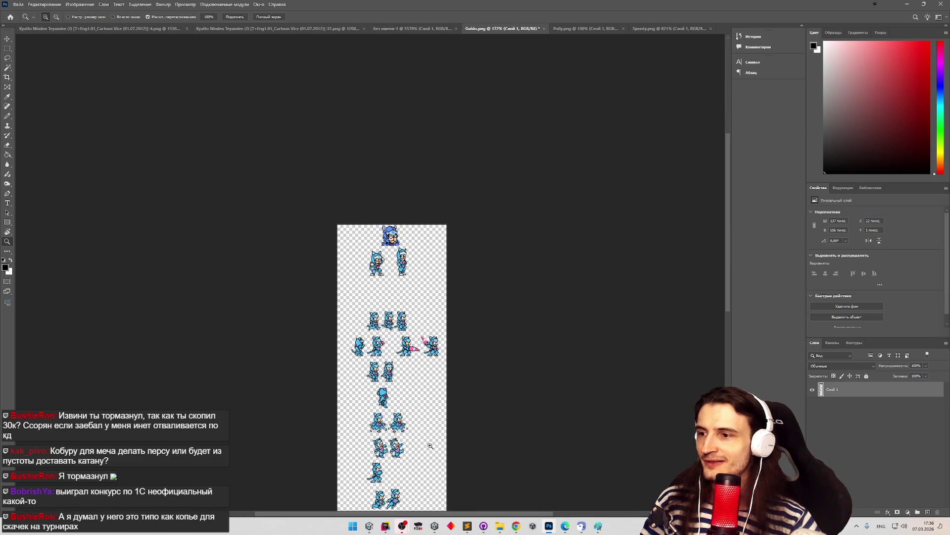
{"action": "scroll", "coordinate": [452, 356], "scroll_direction": "up", "scroll_amount": 5}
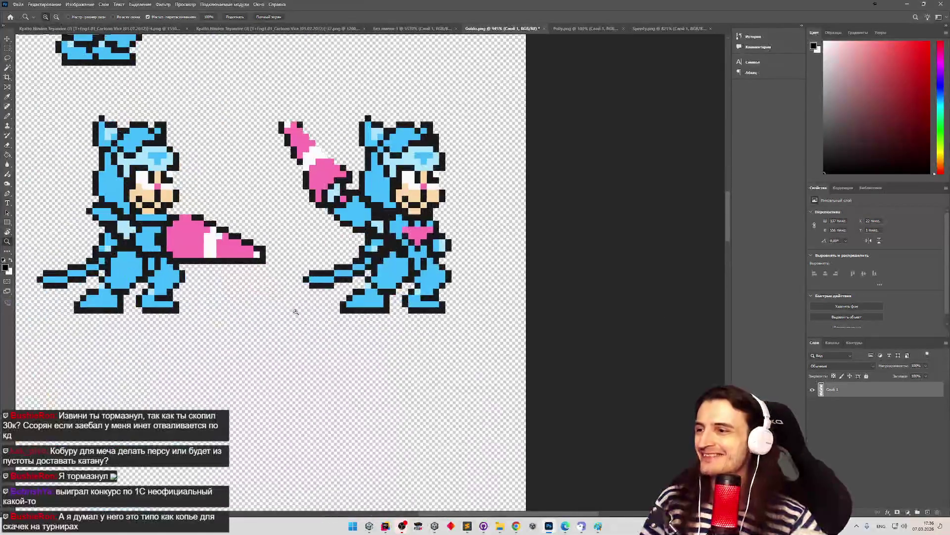
{"action": "scroll", "coordinate": [310, 320], "scroll_direction": "down", "scroll_amount": 3}
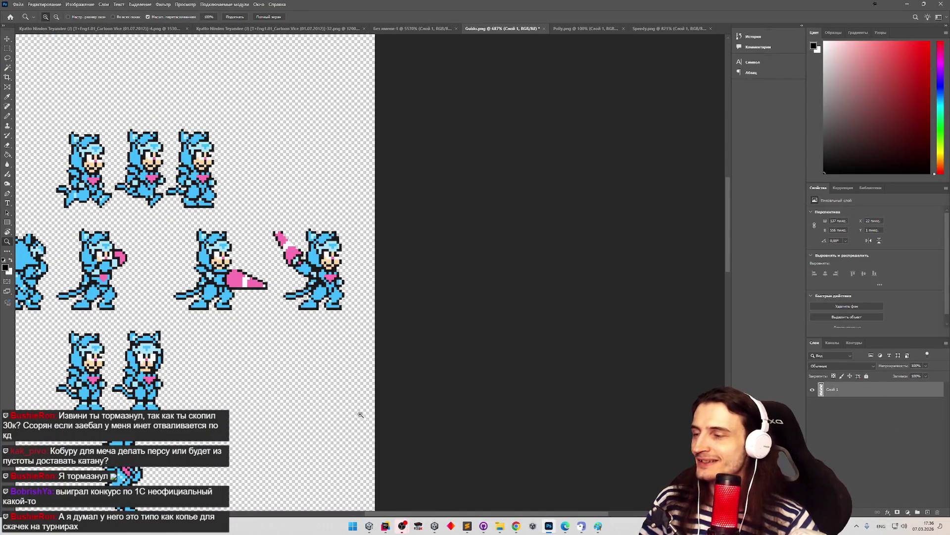
{"action": "scroll", "coordinate": [363, 416], "scroll_direction": "down", "scroll_amount": 5}
{"action": "scroll", "coordinate": [376, 426], "scroll_direction": "up", "scroll_amount": 4}
{"action": "scroll", "coordinate": [405, 446], "scroll_direction": "down", "scroll_amount": 4}
{"action": "scroll", "coordinate": [433, 459], "scroll_direction": "up", "scroll_amount": 4}
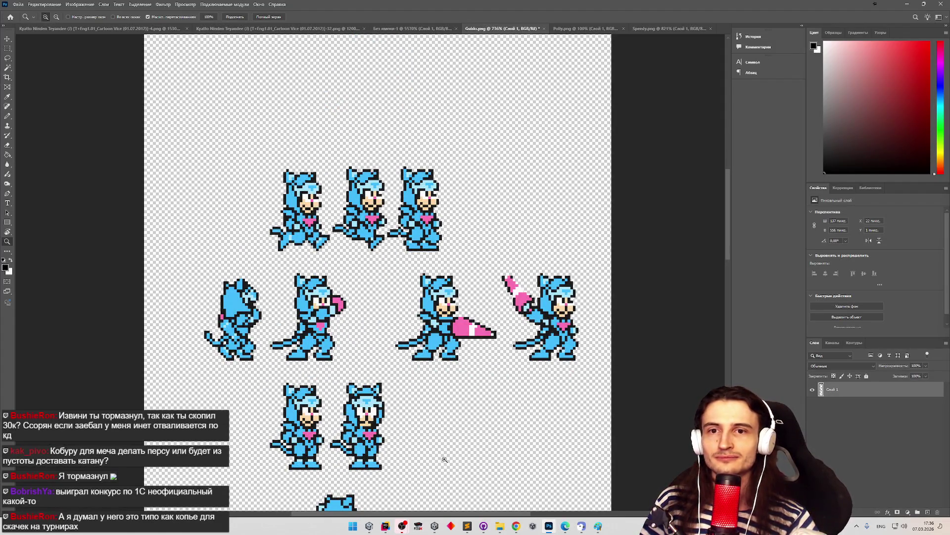
{"action": "scroll", "coordinate": [444, 460], "scroll_direction": "down", "scroll_amount": 3}
{"action": "scroll", "coordinate": [434, 432], "scroll_direction": "up", "scroll_amount": 3}
{"action": "scroll", "coordinate": [427, 402], "scroll_direction": "down", "scroll_amount": 3}
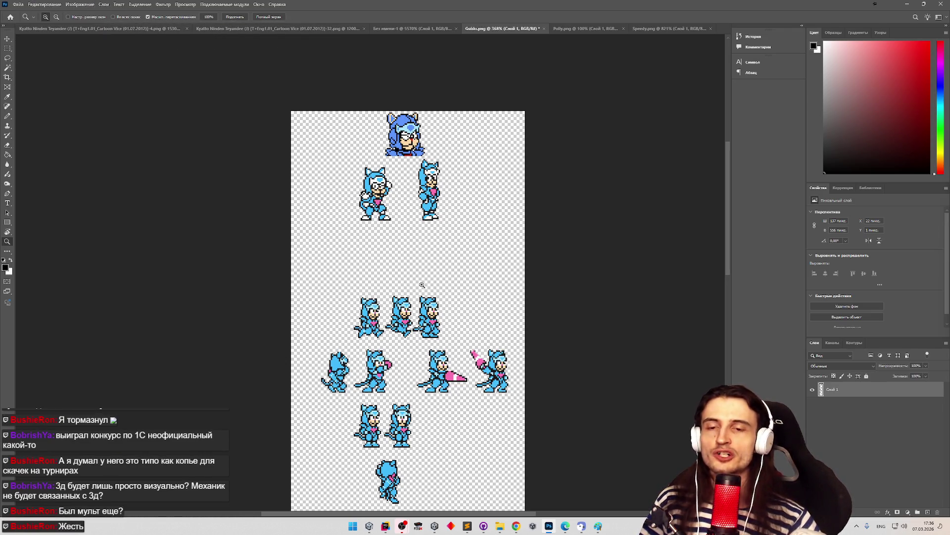
Step: Zoom slightly, scroll to the top of the sheet, and add a new empty layer, Слой 2
{"action": "mouse_move", "coordinate": [428, 368]}
{"action": "left_mouse_down"}
{"action": "mouse_move", "coordinate": [417, 364]}
{"action": "mouse_move", "coordinate": [462, 383]}
{"action": "mouse_move", "coordinate": [450, 381]}
{"action": "mouse_move", "coordinate": [476, 377]}
{"action": "mouse_move", "coordinate": [438, 364]}
{"action": "left_mouse_up"}
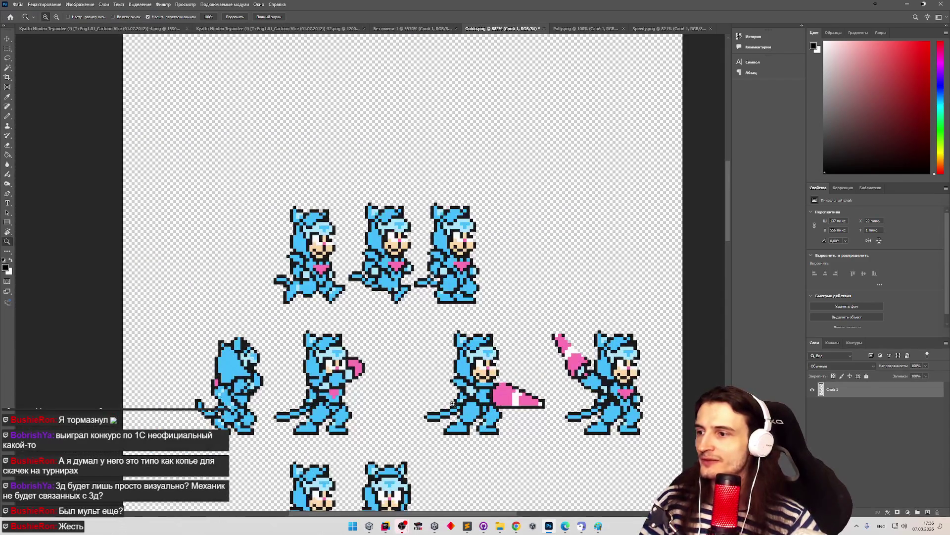
{"action": "scroll", "coordinate": [719, 312], "scroll_direction": "up", "scroll_amount": 5}
{"action": "scroll", "coordinate": [718, 312], "scroll_direction": "down", "scroll_amount": 5}
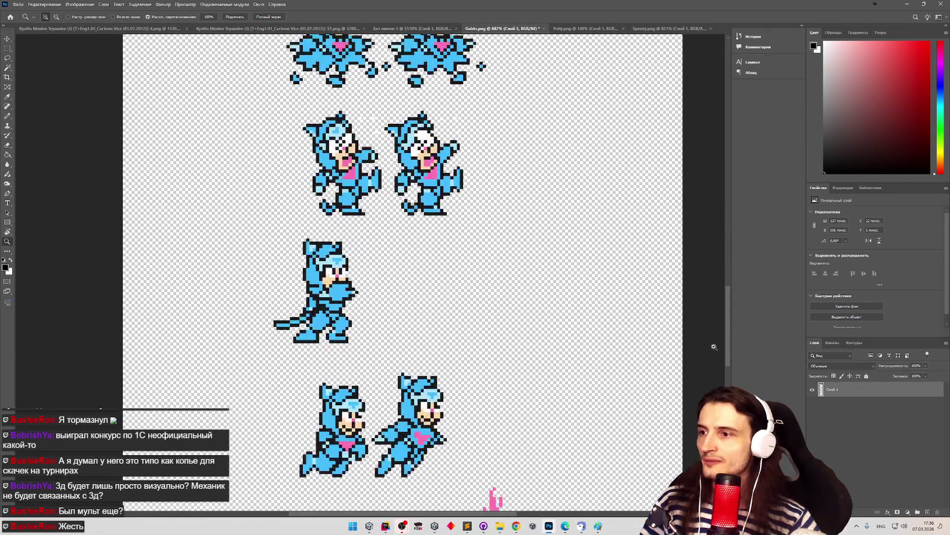
{"action": "scroll", "coordinate": [714, 346], "scroll_direction": "up", "scroll_amount": 1}
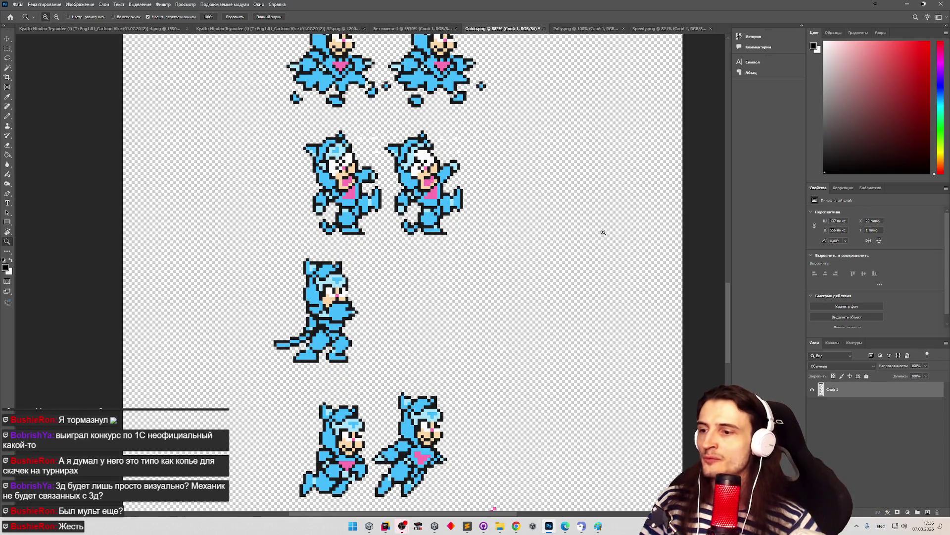
{"action": "scroll", "coordinate": [725, 336], "scroll_direction": "up", "scroll_amount": 8}
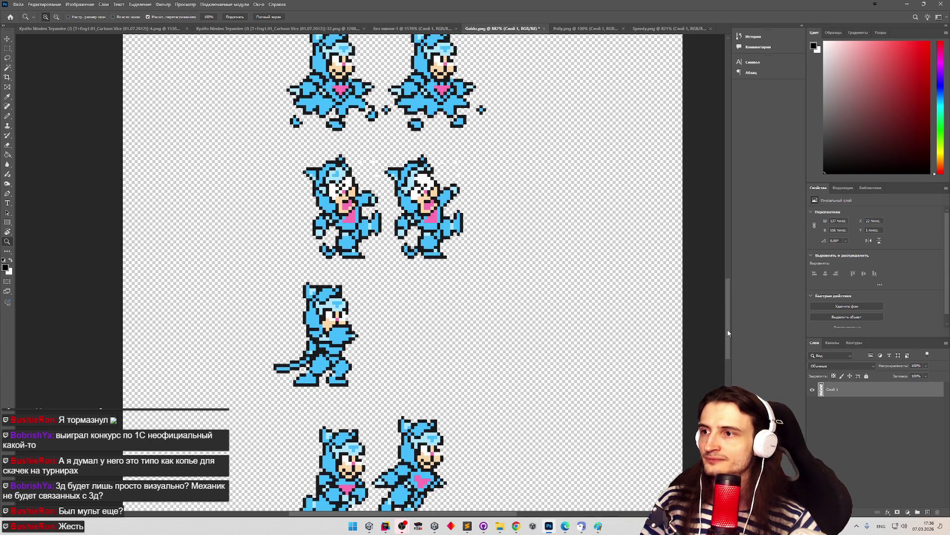
{"action": "left_click_drag", "start_coordinate": [723, 253], "coordinate": [735, 135]}
{"action": "scroll", "coordinate": [432, 216], "scroll_direction": "up", "scroll_amount": 3}
{"action": "left_click", "coordinate": [928, 513]}
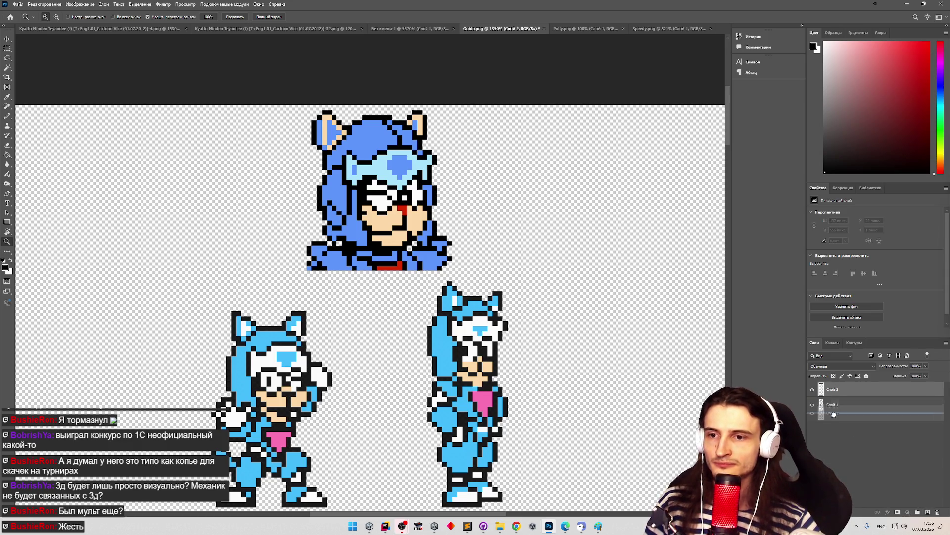
Step: Move the new layer below the sprites and fill it with green #00832b
{"action": "key", "text": "ctrl+bracketleft"}
{"action": "key", "text": "i"}
{"action": "left_click", "coordinate": [5, 268]}
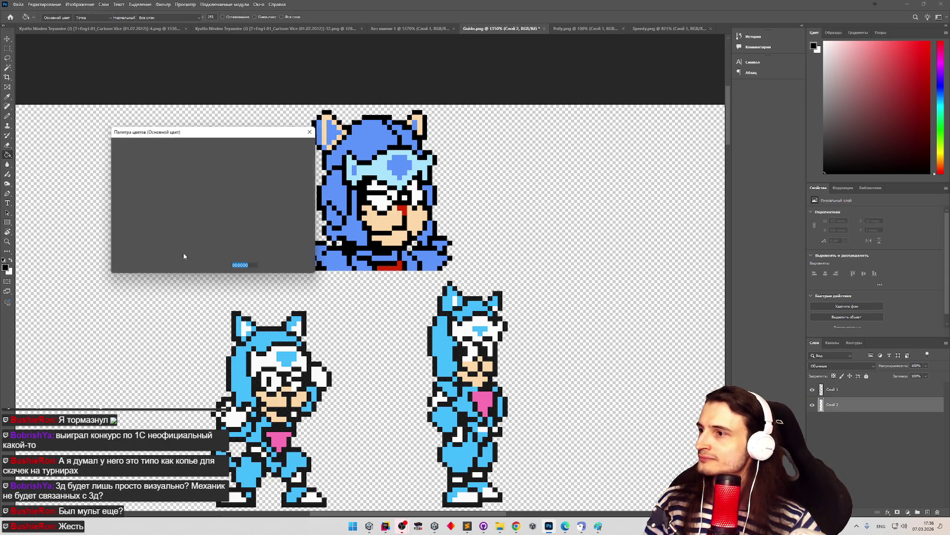
{"action": "type", "text": "00832b"}
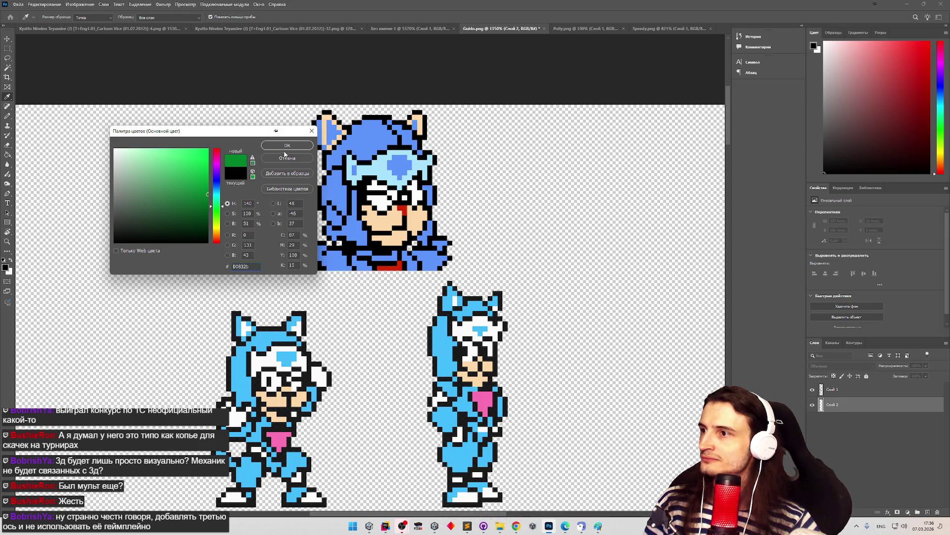
{"action": "left_click", "coordinate": [286, 145]}
{"action": "key", "text": "g"}
{"action": "left_click", "coordinate": [548, 208]}
{"action": "key", "text": "z"}
{"action": "mouse_move", "coordinate": [573, 319]}
{"action": "left_mouse_down"}
{"action": "mouse_move", "coordinate": [556, 316]}
{"action": "mouse_move", "coordinate": [566, 314]}
{"action": "left_mouse_up"}
{"action": "key", "text": "g"}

________________

## [WHAT IS REQUIRED]
Please retype all of the material exactly, skipping whatever images it holds.

## [OUTPUT FOR THIS EXERCISE]
{"action": "scroll", "coordinate": [452, 356], "scroll_direction": "up", "scroll_amount": 5}
{"action": "scroll", "coordinate": [310, 320], "scroll_direction": "down", "scroll_amount": 3}
{"action": "scroll", "coordinate": [363, 416], "scroll_direction": "down", "scroll_amount": 5}
{"action": "scroll", "coordinate": [376, 426], "scroll_direction": "up", "scroll_amount": 4}
{"action": "scroll", "coordinate": [405, 446], "scroll_direction": "down", "scroll_amount": 4}
{"action": "scroll", "coordinate": [433, 459], "scroll_direction": "up", "scroll_amount": 4}
{"action": "scroll", "coordinate": [444, 460], "scroll_direction": "down", "scroll_amount": 3}
{"action": "scroll", "coordinate": [434, 432], "scroll_direction": "up", "scroll_amount": 3}
{"action": "scroll", "coordinate": [427, 402], "scroll_direction": "down", "scroll_amount": 3}
Step: Zoom slightly, scroll to the top of the sheet, and add a new empty layer, Слой 2
{"action": "mouse_move", "coordinate": [428, 368]}
{"action": "left_mouse_down"}
{"action": "mouse_move", "coordinate": [417, 364]}
{"action": "mouse_move", "coordinate": [462, 383]}
{"action": "mouse_move", "coordinate": [450, 381]}
{"action": "mouse_move", "coordinate": [476, 377]}
{"action": "mouse_move", "coordinate": [438, 364]}
{"action": "left_mouse_up"}
{"action": "scroll", "coordinate": [719, 312], "scroll_direction": "up", "scroll_amount": 5}
{"action": "scroll", "coordinate": [718, 312], "scroll_direction": "down", "scroll_amount": 5}
{"action": "scroll", "coordinate": [714, 346], "scroll_direction": "up", "scroll_amount": 1}
{"action": "scroll", "coordinate": [725, 336], "scroll_direction": "up", "scroll_amount": 8}
{"action": "left_click_drag", "start_coordinate": [723, 253], "coordinate": [735, 135]}
{"action": "scroll", "coordinate": [432, 216], "scroll_direction": "up", "scroll_amount": 3}
{"action": "left_click", "coordinate": [928, 513]}
Step: Move the new layer below the sprites and fill it with green #00832b
{"action": "key", "text": "ctrl+bracketleft"}
{"action": "key", "text": "i"}
{"action": "left_click", "coordinate": [5, 268]}
{"action": "type", "text": "00832b"}
{"action": "left_click", "coordinate": [286, 145]}
{"action": "key", "text": "g"}
{"action": "left_click", "coordinate": [548, 208]}
{"action": "key", "text": "z"}
{"action": "mouse_move", "coordinate": [573, 319]}
{"action": "left_mouse_down"}
{"action": "mouse_move", "coordinate": [556, 316]}
{"action": "mouse_move", "coordinate": [566, 314]}
{"action": "left_mouse_up"}
{"action": "key", "text": "g"}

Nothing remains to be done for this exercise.